(Task directions) Using the records below, filter out every line that lacks "Withdrawn" and copy the rest.

(Data to use)

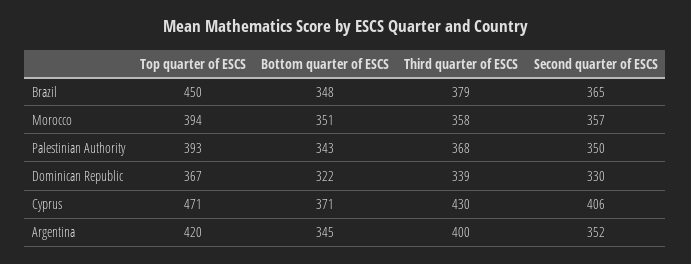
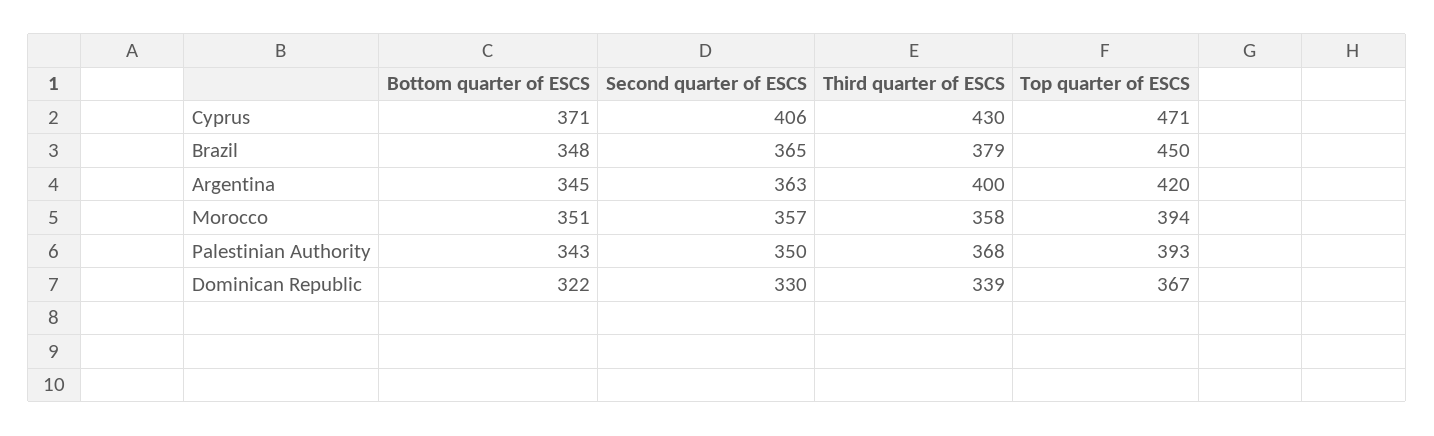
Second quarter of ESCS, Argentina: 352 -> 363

--

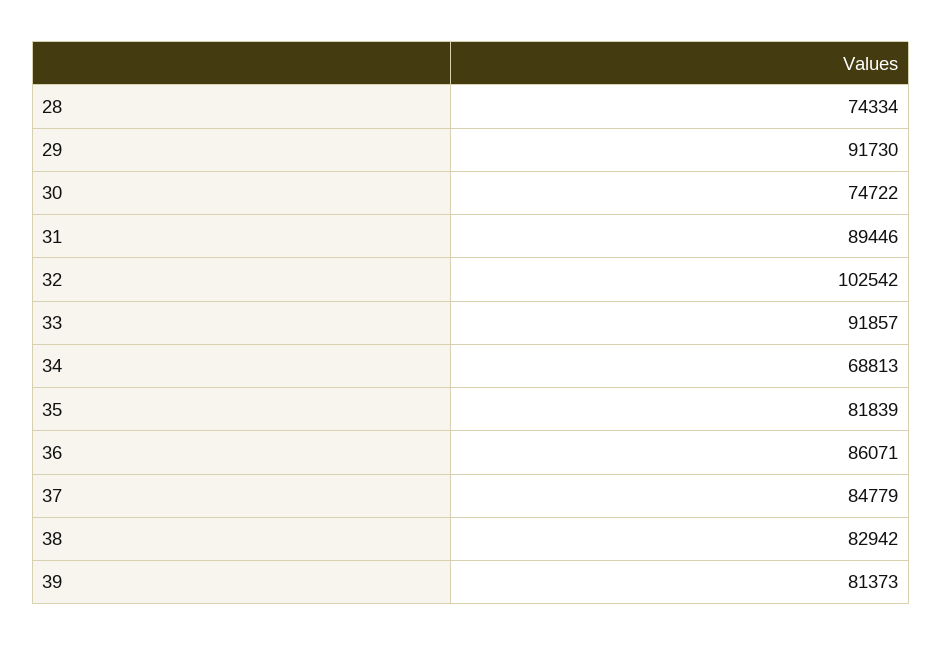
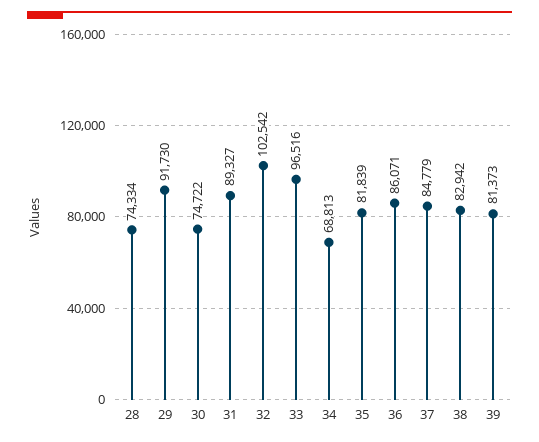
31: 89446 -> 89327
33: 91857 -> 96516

...

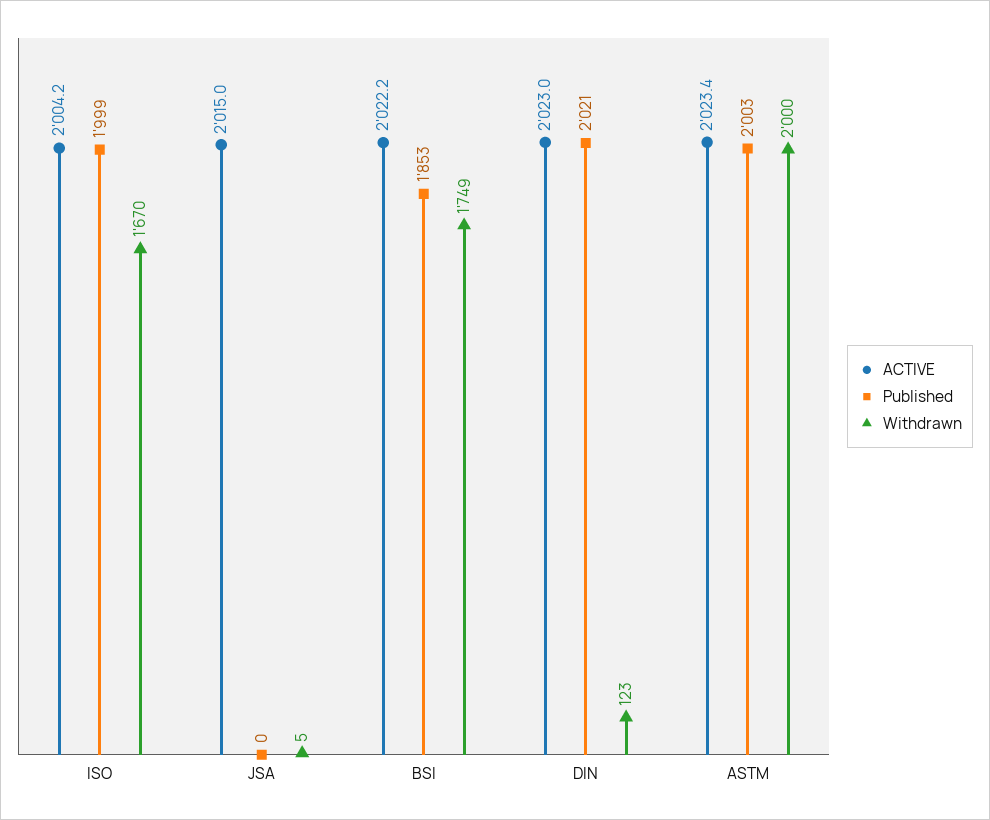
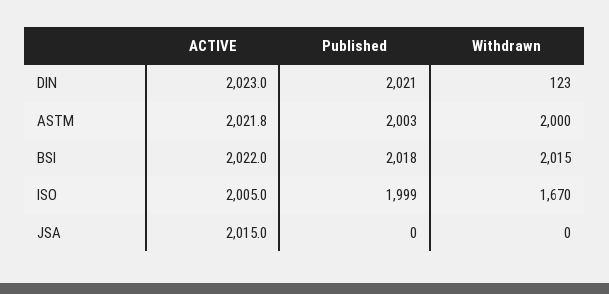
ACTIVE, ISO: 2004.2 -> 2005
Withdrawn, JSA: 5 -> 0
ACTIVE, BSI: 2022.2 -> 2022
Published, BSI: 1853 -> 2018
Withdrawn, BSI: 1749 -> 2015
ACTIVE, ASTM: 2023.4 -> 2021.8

(Answer for this exercise)
Withdrawn, JSA: 5 -> 0
Withdrawn, BSI: 1749 -> 2015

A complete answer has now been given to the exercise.